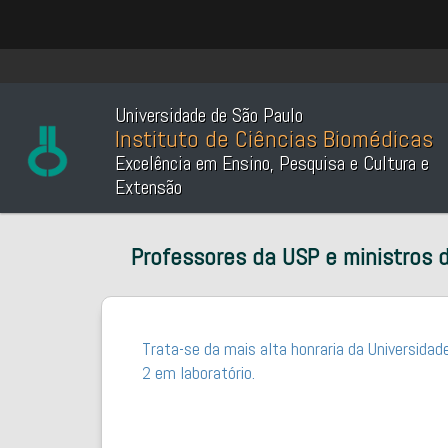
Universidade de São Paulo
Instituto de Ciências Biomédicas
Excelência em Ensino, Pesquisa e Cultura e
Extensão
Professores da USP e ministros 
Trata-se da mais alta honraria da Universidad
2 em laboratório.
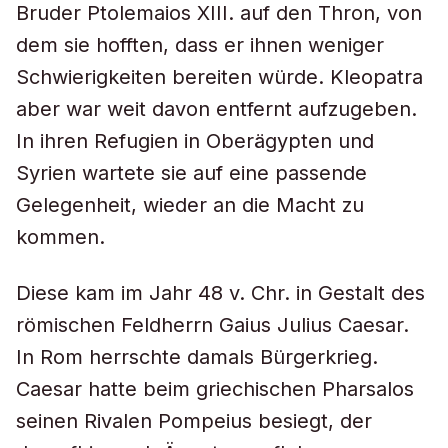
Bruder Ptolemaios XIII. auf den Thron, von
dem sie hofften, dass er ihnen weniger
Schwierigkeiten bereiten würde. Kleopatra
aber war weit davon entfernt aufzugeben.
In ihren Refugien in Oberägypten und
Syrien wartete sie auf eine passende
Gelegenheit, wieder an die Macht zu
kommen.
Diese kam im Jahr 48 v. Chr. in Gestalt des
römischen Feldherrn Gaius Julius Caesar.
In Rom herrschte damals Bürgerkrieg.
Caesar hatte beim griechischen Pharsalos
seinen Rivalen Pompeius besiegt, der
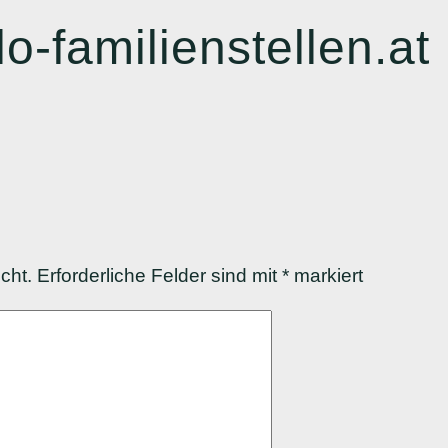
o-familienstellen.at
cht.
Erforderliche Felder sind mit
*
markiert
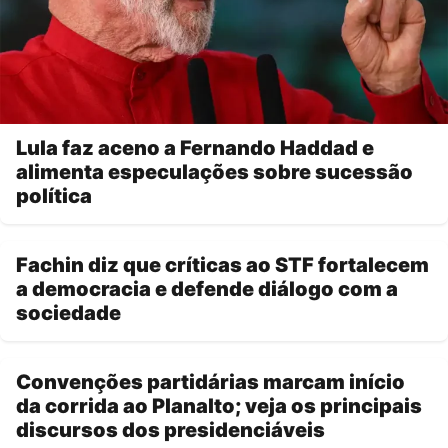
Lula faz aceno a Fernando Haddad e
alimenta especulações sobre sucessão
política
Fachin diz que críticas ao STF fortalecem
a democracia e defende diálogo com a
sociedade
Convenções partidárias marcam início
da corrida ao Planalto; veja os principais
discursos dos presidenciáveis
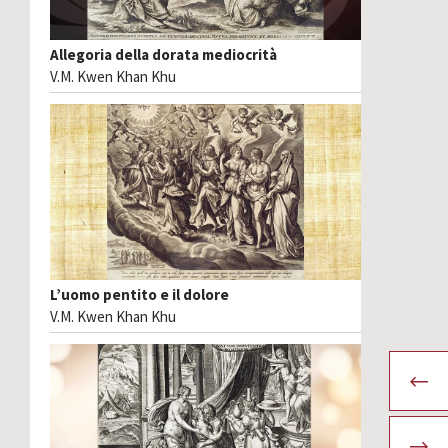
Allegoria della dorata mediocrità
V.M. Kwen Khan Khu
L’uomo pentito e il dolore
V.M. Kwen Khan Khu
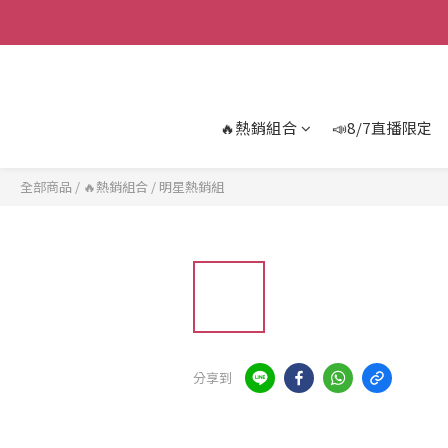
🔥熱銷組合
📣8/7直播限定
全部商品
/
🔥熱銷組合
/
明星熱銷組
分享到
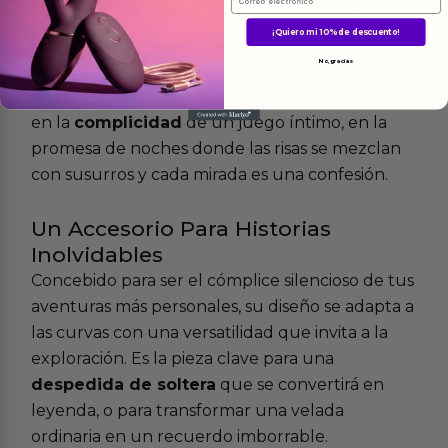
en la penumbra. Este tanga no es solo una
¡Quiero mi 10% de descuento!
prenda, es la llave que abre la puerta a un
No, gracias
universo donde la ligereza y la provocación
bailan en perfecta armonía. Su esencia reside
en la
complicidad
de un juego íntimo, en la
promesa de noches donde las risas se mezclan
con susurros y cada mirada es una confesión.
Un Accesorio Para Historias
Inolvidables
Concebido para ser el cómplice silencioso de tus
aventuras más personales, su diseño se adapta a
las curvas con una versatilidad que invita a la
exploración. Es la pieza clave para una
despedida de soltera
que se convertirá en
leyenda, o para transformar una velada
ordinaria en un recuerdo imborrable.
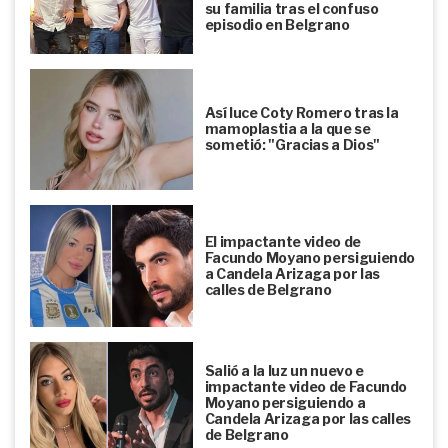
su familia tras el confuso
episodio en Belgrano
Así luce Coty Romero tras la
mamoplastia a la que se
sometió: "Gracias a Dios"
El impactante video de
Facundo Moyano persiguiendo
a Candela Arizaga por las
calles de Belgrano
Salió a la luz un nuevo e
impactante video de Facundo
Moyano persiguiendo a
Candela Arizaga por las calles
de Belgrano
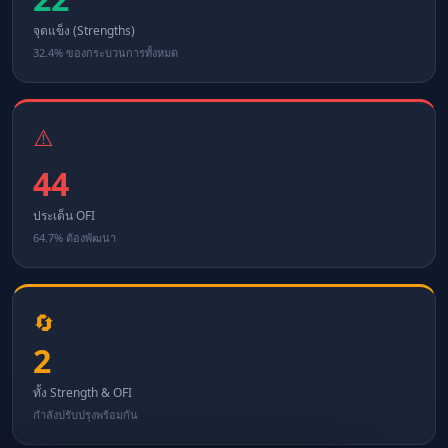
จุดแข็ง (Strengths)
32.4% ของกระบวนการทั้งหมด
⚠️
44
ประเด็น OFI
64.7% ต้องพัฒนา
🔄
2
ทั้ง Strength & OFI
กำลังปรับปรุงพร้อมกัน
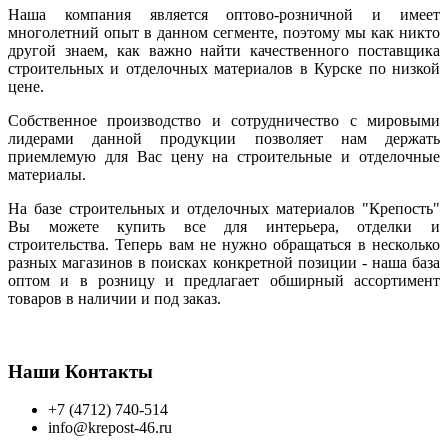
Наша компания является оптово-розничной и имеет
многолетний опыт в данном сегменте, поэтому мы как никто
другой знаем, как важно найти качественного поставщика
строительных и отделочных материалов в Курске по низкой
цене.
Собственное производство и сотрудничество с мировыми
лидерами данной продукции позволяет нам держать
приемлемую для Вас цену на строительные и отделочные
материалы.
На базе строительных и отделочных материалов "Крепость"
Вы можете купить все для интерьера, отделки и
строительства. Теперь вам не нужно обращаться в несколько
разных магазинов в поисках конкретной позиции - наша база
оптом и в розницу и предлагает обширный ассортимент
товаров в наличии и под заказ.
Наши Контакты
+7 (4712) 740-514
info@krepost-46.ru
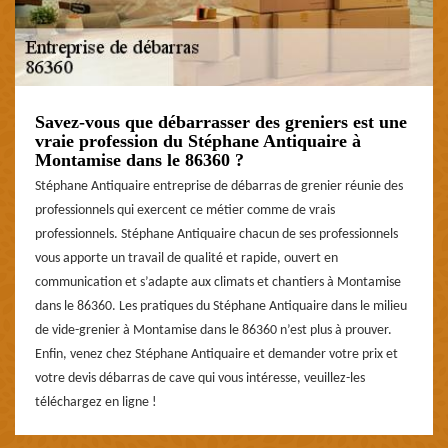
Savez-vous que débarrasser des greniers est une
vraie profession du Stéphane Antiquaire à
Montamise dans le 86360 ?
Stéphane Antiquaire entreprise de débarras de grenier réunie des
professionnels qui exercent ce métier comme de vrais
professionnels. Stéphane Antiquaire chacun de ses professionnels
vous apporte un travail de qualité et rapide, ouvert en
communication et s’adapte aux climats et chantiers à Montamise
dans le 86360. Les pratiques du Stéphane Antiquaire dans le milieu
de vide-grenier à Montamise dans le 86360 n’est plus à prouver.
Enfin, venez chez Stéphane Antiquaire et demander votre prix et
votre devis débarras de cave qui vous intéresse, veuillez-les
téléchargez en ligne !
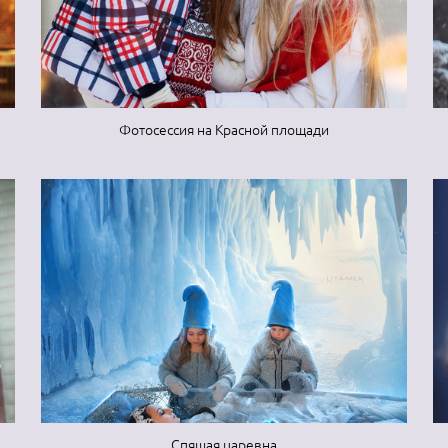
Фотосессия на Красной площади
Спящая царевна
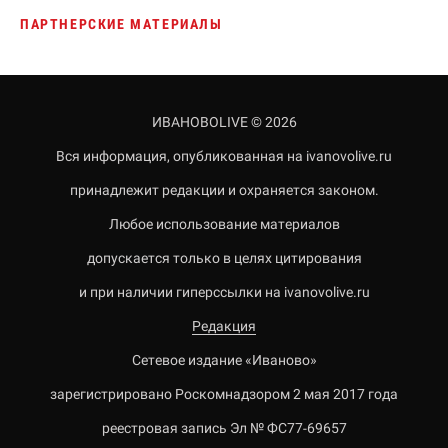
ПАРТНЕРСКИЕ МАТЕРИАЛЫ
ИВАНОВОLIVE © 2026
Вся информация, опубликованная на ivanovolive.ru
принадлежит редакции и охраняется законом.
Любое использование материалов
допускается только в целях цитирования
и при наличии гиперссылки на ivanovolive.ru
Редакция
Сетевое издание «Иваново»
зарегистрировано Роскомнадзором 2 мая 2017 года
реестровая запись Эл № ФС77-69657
□ □ □ □ □ □ □
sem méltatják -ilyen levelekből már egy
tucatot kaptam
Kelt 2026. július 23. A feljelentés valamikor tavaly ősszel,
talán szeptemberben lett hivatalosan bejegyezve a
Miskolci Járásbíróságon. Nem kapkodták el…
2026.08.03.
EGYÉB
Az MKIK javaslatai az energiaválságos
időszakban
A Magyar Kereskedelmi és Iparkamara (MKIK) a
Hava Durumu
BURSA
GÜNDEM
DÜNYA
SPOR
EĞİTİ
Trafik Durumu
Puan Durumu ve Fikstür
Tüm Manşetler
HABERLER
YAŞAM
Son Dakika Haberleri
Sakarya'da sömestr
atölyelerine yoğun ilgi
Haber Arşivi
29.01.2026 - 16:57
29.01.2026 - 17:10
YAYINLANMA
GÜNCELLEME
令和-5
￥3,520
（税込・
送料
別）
□ □ □ □ □ □ □
What is needed: Print from the line containing "Universidade de São Paulo" through the line containing "Lula faz aceno a Fernando Haddad e" in the data above, exactly as the lines stand, and omit every picture.

Response to the exercise:
Universidade de São Paulo
Instituto de Ciências Biomédicas
Excelência em Ensino, Pesquisa e Cultura e
Extensão
Professores da USP e ministros 
Trata-se da mais alta honraria da Universidad
2 em laboratório.
Bruder Ptolemaios XIII. auf den Thron, von
dem sie hofften, dass er ihnen weniger
Schwierigkeiten bereiten würde. Kleopatra
aber war weit davon entfernt aufzugeben.
In ihren Refugien in Oberägypten und
Syrien wartete sie auf eine passende
Gelegenheit, wieder an die Macht zu
kommen.
Diese kam im Jahr 48 v. Chr. in Gestalt des
römischen Feldherrn Gaius Julius Caesar.
In Rom herrschte damals Bürgerkrieg.
Caesar hatte beim griechischen Pharsalos
seinen Rivalen Pompeius besiegt, der
o-familienstellen.at
cht.
Erforderliche Felder sind mit
*
markiert
Lula faz aceno a Fernando Haddad e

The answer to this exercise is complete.